No, I don’t think any British government would have the bottle to enforce such openness. But, just as a thought-experiment, consider the effect it could have. Agony, at first, then crippling embarrassment, either because you earn less than you pretend, or so much that you feel obscene compared to the acquaintances who you know to be better, more useful human beings. But gradually we would get used to it, and start to unshackle wealth from deeper notions of merit.

Also, these are tax returns remind us that the rich have their uses. In Finland, the revelation that two game designers paid €54 million each into the public purse one year provoked admiration.
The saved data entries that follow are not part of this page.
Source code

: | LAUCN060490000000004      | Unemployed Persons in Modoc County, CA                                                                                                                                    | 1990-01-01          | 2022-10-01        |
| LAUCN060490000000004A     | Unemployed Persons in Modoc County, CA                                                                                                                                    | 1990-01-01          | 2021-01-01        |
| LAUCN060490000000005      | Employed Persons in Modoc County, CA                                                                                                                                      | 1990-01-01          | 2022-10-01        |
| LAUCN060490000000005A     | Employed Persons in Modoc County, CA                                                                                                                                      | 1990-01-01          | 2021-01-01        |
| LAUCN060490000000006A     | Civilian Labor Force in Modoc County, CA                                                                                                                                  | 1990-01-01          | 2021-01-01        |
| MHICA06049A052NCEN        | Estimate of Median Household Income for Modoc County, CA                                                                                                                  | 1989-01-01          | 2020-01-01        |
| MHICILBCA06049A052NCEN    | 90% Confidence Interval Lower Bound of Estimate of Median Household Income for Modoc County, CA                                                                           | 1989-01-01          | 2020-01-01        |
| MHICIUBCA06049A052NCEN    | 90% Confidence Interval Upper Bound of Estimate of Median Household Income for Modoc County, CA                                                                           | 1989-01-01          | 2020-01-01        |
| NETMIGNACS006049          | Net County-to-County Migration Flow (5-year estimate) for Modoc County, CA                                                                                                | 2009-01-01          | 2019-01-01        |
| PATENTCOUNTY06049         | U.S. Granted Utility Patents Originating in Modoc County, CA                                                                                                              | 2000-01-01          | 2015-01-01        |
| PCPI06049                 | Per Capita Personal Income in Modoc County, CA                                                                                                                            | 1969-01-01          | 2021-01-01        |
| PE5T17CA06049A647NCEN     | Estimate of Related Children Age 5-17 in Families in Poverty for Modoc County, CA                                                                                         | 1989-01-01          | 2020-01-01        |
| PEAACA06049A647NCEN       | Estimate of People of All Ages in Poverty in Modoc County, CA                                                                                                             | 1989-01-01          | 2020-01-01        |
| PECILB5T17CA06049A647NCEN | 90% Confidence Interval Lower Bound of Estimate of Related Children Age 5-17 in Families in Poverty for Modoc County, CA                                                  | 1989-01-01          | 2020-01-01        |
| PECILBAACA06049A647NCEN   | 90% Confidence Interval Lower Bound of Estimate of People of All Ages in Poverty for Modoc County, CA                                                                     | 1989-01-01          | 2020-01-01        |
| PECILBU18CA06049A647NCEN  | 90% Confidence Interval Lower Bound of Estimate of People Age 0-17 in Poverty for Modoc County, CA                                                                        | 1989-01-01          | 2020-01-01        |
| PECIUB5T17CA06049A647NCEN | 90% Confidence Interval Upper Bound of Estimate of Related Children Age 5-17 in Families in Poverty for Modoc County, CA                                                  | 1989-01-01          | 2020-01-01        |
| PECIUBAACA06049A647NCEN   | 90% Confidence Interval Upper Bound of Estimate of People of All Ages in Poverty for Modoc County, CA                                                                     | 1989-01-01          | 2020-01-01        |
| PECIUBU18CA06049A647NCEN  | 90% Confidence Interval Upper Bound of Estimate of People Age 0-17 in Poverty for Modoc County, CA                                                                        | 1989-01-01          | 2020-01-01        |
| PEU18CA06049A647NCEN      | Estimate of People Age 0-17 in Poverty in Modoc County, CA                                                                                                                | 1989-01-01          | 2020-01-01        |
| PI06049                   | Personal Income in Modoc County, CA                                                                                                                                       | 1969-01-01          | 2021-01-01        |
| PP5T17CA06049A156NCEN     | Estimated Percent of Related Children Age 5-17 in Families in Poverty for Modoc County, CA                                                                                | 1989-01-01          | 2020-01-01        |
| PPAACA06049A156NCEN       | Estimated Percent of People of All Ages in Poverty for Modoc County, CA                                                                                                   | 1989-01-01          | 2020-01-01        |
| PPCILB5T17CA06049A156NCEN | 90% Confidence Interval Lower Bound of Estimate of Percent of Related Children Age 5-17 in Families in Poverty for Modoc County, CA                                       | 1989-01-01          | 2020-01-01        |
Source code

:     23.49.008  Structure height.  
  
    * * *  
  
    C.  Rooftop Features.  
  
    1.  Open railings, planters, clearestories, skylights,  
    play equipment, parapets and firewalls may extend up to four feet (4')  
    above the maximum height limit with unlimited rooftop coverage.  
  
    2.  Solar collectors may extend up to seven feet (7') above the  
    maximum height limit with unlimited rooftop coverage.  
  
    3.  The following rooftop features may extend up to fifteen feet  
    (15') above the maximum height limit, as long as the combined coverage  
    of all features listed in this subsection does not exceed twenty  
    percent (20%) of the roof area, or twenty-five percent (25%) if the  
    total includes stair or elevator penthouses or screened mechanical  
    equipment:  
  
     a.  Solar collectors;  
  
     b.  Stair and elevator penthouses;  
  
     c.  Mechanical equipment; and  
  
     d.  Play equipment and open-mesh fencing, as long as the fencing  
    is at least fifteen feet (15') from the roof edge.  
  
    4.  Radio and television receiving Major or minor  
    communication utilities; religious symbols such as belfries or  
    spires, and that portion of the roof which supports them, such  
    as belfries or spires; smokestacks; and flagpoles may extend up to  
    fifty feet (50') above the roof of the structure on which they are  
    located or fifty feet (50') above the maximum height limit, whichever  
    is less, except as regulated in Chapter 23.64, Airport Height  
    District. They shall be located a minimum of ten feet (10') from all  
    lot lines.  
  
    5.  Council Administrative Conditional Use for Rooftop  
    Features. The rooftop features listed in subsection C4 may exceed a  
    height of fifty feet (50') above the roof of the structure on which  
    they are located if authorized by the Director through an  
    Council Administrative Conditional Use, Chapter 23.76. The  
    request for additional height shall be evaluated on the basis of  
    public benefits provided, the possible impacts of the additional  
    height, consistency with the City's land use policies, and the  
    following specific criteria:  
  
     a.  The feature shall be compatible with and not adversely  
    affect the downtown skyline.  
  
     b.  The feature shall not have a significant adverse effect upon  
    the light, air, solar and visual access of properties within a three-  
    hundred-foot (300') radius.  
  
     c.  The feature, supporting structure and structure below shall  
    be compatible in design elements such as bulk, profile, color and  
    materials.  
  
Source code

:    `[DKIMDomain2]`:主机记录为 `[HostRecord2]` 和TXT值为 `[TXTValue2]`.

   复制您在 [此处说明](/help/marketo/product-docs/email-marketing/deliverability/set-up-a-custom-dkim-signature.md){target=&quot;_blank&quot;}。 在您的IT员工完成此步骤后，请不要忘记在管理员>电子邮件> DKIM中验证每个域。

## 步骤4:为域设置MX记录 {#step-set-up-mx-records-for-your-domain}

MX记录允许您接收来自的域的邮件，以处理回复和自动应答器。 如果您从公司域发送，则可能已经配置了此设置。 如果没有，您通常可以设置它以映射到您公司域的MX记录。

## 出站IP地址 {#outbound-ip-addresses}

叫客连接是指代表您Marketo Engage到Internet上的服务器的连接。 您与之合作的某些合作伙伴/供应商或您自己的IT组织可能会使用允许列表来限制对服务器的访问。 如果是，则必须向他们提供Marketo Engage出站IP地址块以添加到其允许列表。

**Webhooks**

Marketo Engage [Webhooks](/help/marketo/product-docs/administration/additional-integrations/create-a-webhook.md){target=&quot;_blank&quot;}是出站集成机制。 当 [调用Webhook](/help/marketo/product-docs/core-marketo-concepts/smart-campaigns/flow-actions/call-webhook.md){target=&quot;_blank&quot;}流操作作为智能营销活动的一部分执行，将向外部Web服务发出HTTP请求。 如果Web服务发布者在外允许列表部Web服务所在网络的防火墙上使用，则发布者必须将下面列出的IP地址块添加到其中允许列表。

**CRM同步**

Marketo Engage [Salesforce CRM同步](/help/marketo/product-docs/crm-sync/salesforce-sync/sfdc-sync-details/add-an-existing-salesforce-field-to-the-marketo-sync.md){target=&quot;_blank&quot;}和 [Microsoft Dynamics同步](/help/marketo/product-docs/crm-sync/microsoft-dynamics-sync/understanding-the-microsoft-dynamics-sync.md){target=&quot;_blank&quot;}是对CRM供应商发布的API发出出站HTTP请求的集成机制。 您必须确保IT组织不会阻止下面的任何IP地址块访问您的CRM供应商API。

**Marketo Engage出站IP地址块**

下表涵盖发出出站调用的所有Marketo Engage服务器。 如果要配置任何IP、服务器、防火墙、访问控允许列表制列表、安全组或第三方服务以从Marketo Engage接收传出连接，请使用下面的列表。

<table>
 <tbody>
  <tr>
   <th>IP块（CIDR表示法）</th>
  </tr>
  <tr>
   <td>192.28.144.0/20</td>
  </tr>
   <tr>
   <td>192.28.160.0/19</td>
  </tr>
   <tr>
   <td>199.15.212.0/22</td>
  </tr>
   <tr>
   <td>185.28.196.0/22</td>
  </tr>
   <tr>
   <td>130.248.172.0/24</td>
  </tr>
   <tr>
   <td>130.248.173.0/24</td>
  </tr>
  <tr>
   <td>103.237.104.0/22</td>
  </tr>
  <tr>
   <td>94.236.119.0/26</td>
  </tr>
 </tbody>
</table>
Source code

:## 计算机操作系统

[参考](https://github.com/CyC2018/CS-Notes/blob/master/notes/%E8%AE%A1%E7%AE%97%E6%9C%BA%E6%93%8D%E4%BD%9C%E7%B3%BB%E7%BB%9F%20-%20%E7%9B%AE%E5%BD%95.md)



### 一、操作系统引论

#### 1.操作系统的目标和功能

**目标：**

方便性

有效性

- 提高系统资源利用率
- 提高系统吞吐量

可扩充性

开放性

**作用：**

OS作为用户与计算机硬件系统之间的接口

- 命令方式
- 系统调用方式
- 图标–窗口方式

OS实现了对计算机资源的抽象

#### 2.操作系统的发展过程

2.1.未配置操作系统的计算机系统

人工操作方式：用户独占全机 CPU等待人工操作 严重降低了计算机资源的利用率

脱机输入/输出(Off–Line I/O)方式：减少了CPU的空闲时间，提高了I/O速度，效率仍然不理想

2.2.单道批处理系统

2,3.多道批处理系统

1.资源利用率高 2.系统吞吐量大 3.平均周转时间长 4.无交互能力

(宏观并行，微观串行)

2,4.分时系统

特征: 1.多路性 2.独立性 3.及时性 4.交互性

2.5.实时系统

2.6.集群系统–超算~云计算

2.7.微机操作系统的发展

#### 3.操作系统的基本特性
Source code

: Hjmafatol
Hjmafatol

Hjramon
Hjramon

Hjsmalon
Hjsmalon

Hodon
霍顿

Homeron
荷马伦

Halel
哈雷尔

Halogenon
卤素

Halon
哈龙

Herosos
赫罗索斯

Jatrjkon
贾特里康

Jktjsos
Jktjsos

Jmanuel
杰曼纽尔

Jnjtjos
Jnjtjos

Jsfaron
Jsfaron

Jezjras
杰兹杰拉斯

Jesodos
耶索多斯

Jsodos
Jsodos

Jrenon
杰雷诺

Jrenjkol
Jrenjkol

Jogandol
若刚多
Last month Lord Sugar indignantly tweeted a picture of his latest cheque to HMRC: £58,646,024.44, and we know that he paid for about a quarter of NHS cataract operations, or six Routemaster-loads of head teachers.

Publishing tax returns would not only remove the ability of organisations to obfuscate over differentials but correct certain tiresome public preconceptions. Because bestselling authors turn up on rich lists, much of the public vaguely assumes that being published makes you rich. Hollow laughs: professional author’s average earnings are less than £12,000. Similarly musicians, actors or athletes who have been household names are airily presumed to be affluent and secure for life. Stage actors particularly suffer from this, as do those with the odd character part on television; many will be gritting their teeth over Derek Thomson (Nurse Charlie from Casualty) who earns nearly £400,000 for playing the same role endlessly, in the manner of an amiable plank. He’s not typical.

I theorise that making incomes visible would be a deterrent to those who- egged on by agents on commission- keep asking for more. We’ve heard much huffing about people’s failure to “lean in” and “demand their worth”. I would respectfully turn that around and suggest that there are many people who have a woeful problem of greed and insecurity, valuing themselves only in terms of cash.

“Making incomes visible would be a deterrent to those who- egged on by agents on commission- keep asking for more”

Maybe with Scandi openness more of them would behave like Kevin Whately, ITV’s Inspector Lewis. In 2008 he refused a pay rise with the words: “They pay me royally. I’m not interested in more money for the sake of it. You’re very aware that if you’re nicking all the budget, somebody else is getting threepence ha’penny or the production values aren’t going to be so high.”

We might see more of that in my utopian Scandi dream.